I don't know why you're so hard on SeaGull.  It's frankly a little foolish to demand that any firm adorn their products with obvious symbols of the country of origin.  Do Japanese cars or watches have hirigana inscriptions and red sun motifs all over them?  No.  They're designed to sell to as broad a customer base as possible and it's doubtful that Westerners, proud of their own heritage, would desire a product that looked so obviously foreign.  You want to expand your market and become established and financially secure to the point where you can risk churning out wave after wave of hideous 'f*** you, I don't care what you think' designs like a lot of Swiss companies.  Besides, many SeaGull designs are very traditional and use generic elements - but of course as a seasoned self-professed expert on watches you'd be the first to claim that no companies borrow design elements from each other, right?  Swiss companies also make shameless copies of each other's pieces as we've seen over the years on this blog.

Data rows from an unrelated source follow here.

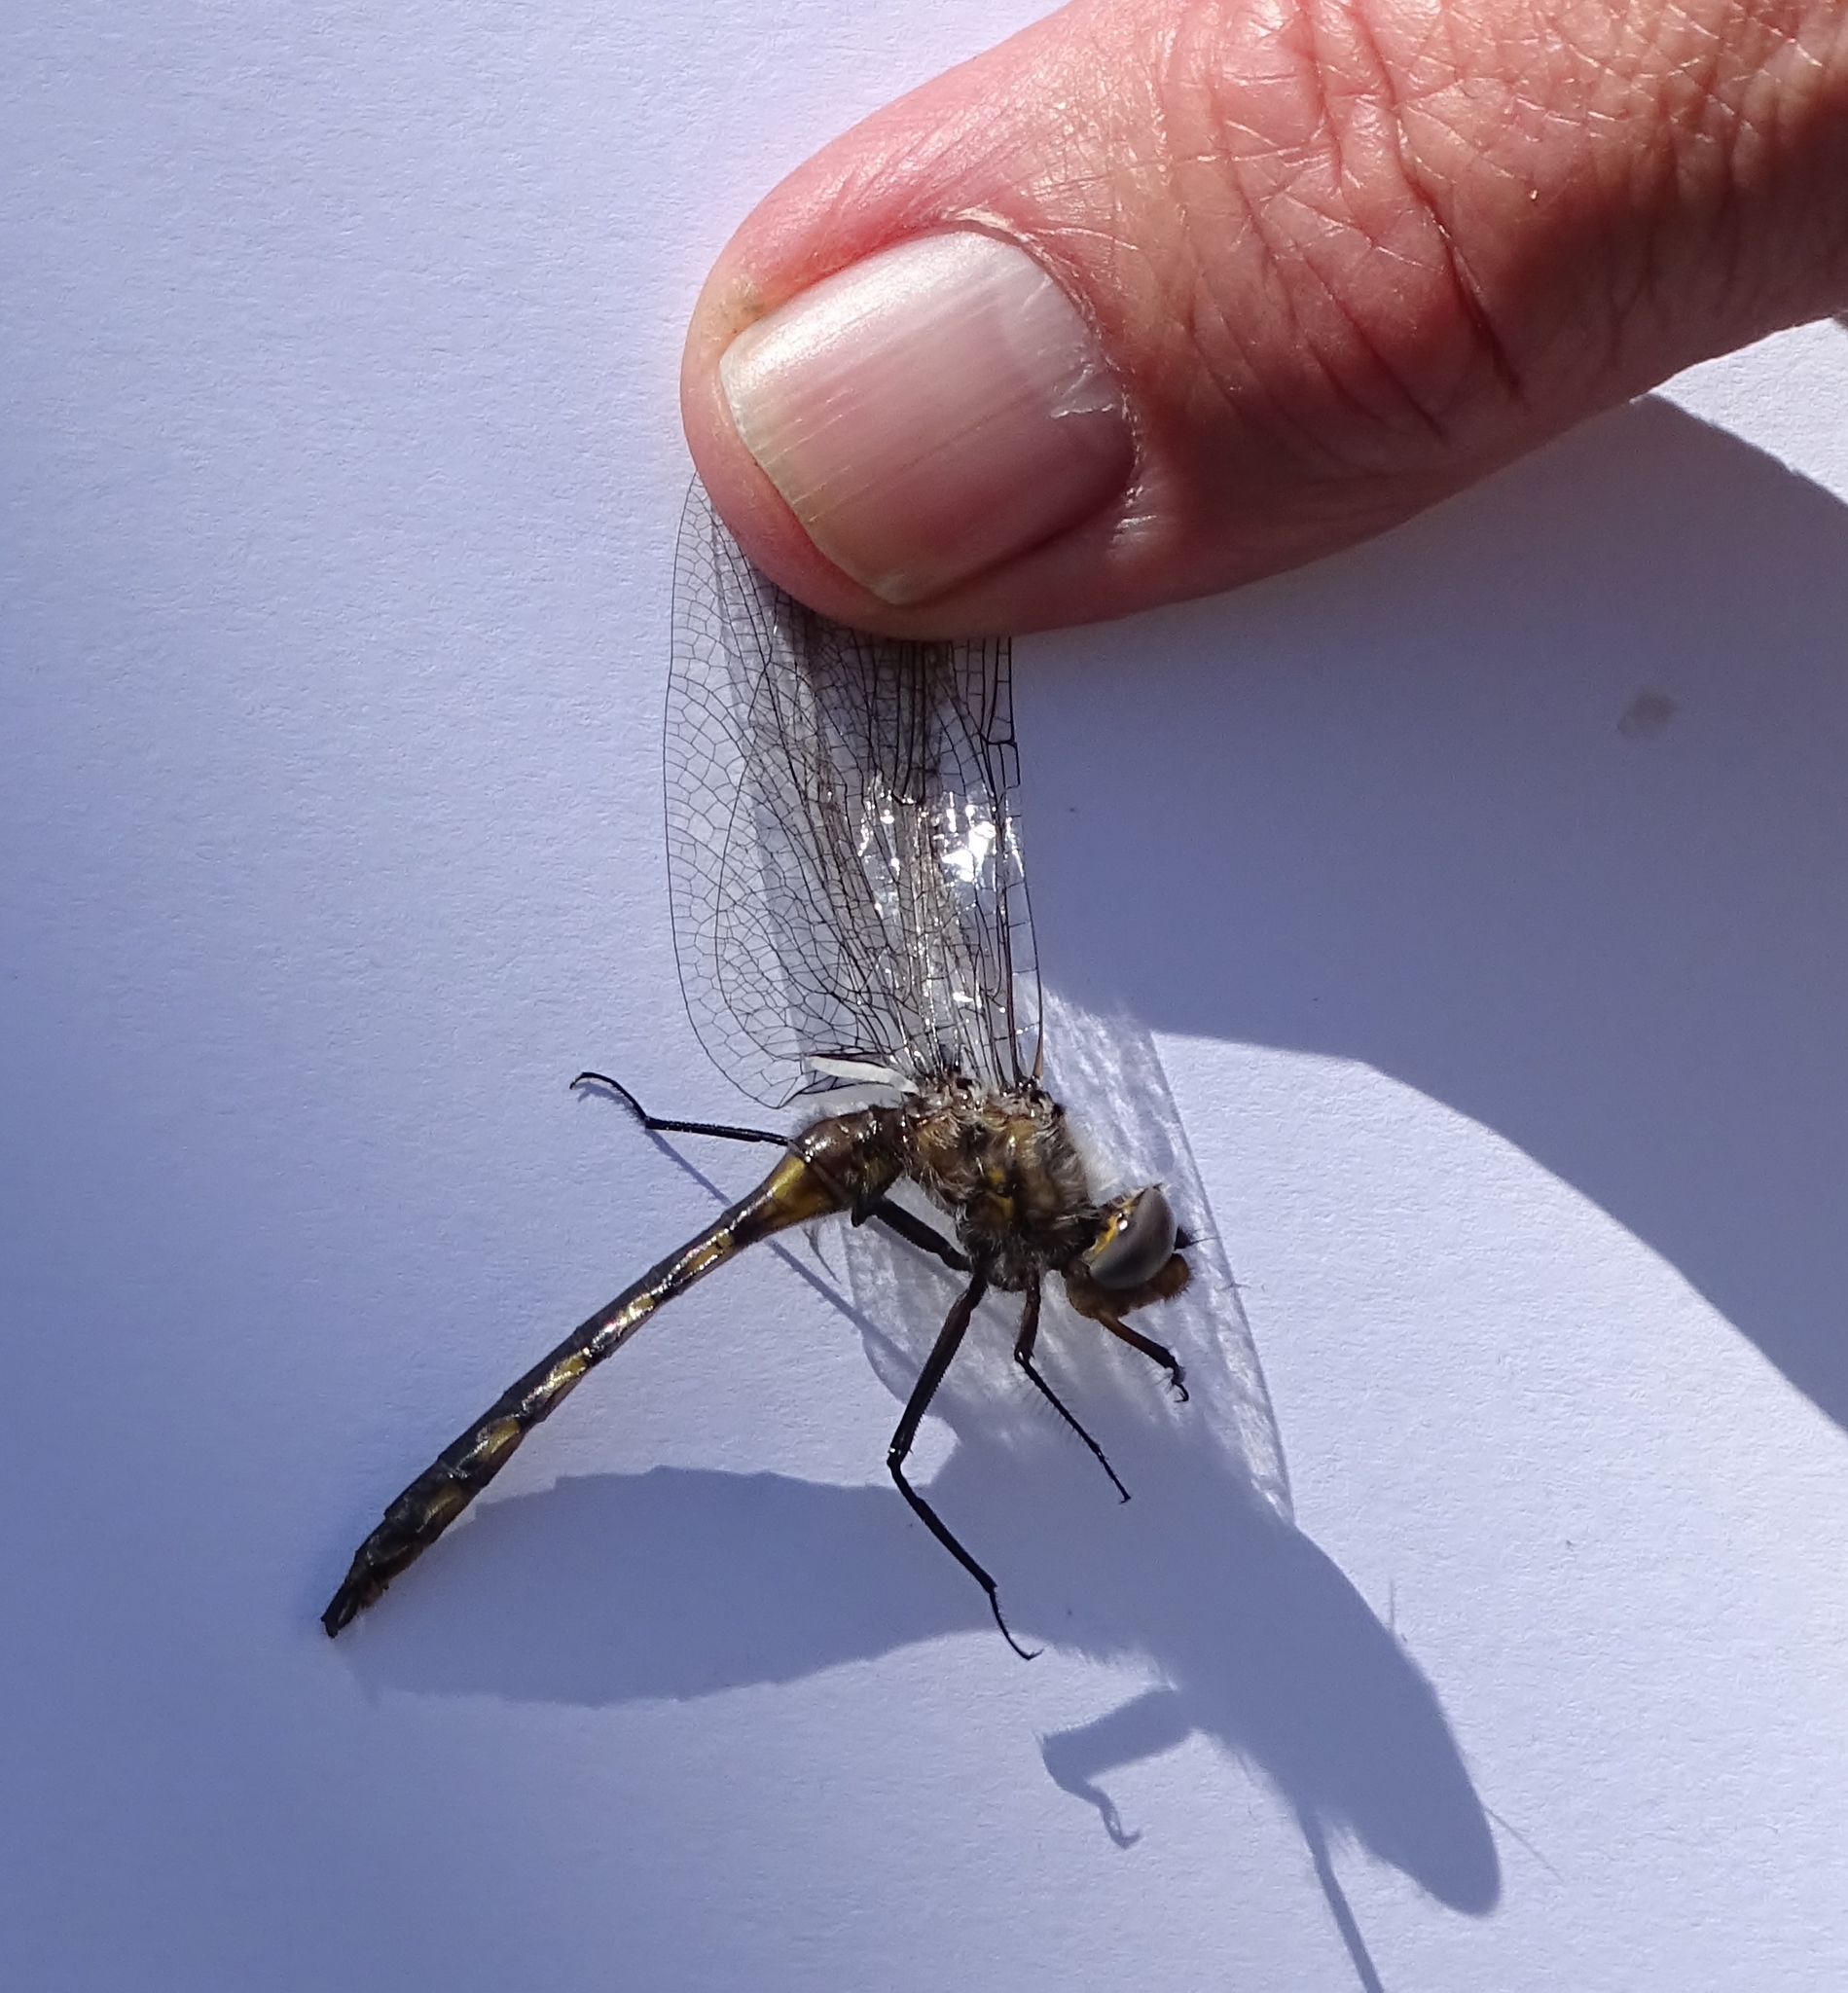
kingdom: Animalia
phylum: Arthropoda
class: Insecta
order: Odonata
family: Corduliidae
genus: Epitheca
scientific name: Epitheca canis
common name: Beaverpond baskettail
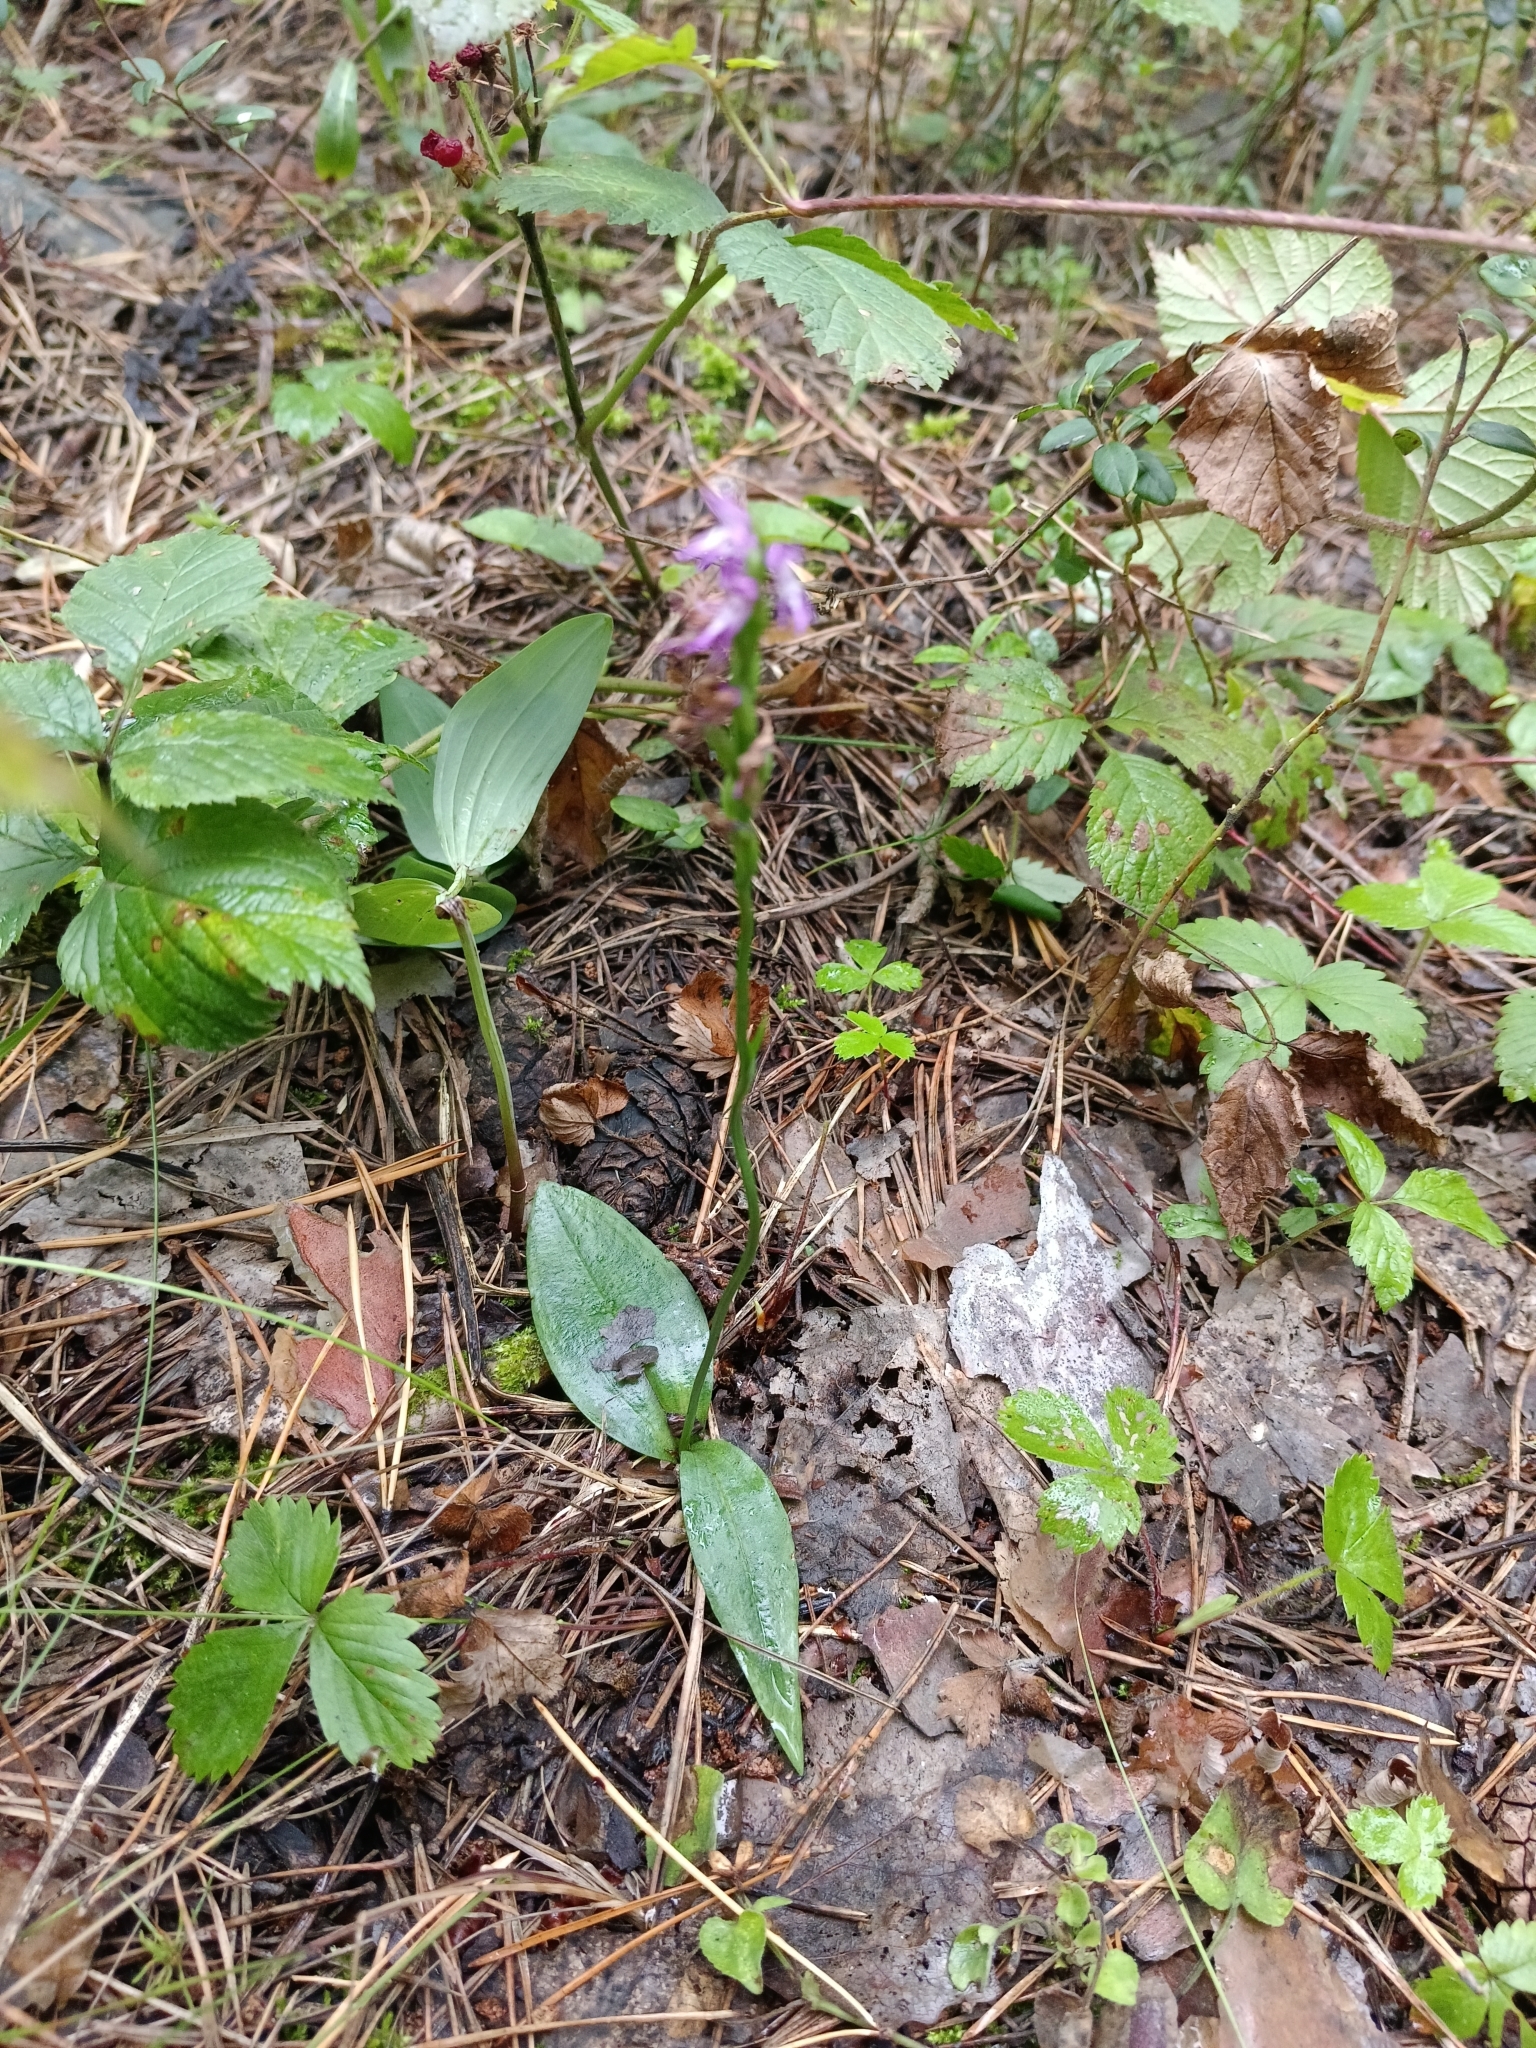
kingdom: Plantae
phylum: Tracheophyta
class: Liliopsida
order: Asparagales
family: Orchidaceae
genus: Hemipilia
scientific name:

At the end of the day it's not about pride but common sense.  These watches you've posted here as some sort of progress are actually hideous.

EranR
EranR

The main downside on most of these models (not all, though) is a very cluttered dial design, boasting just too many elements that don't sit well together. Over-design emphasizes execution errors, it really takes a Vacheron-level expertise and artisanship to produce a dial that makes sense with many artistic elements. Until achieving such experience, I think Memorigin would benefit from focusing on simpler designs with better execution.

Superstition
Superstition

For sure, these pieces look like they're catered to the mainland Chinese market.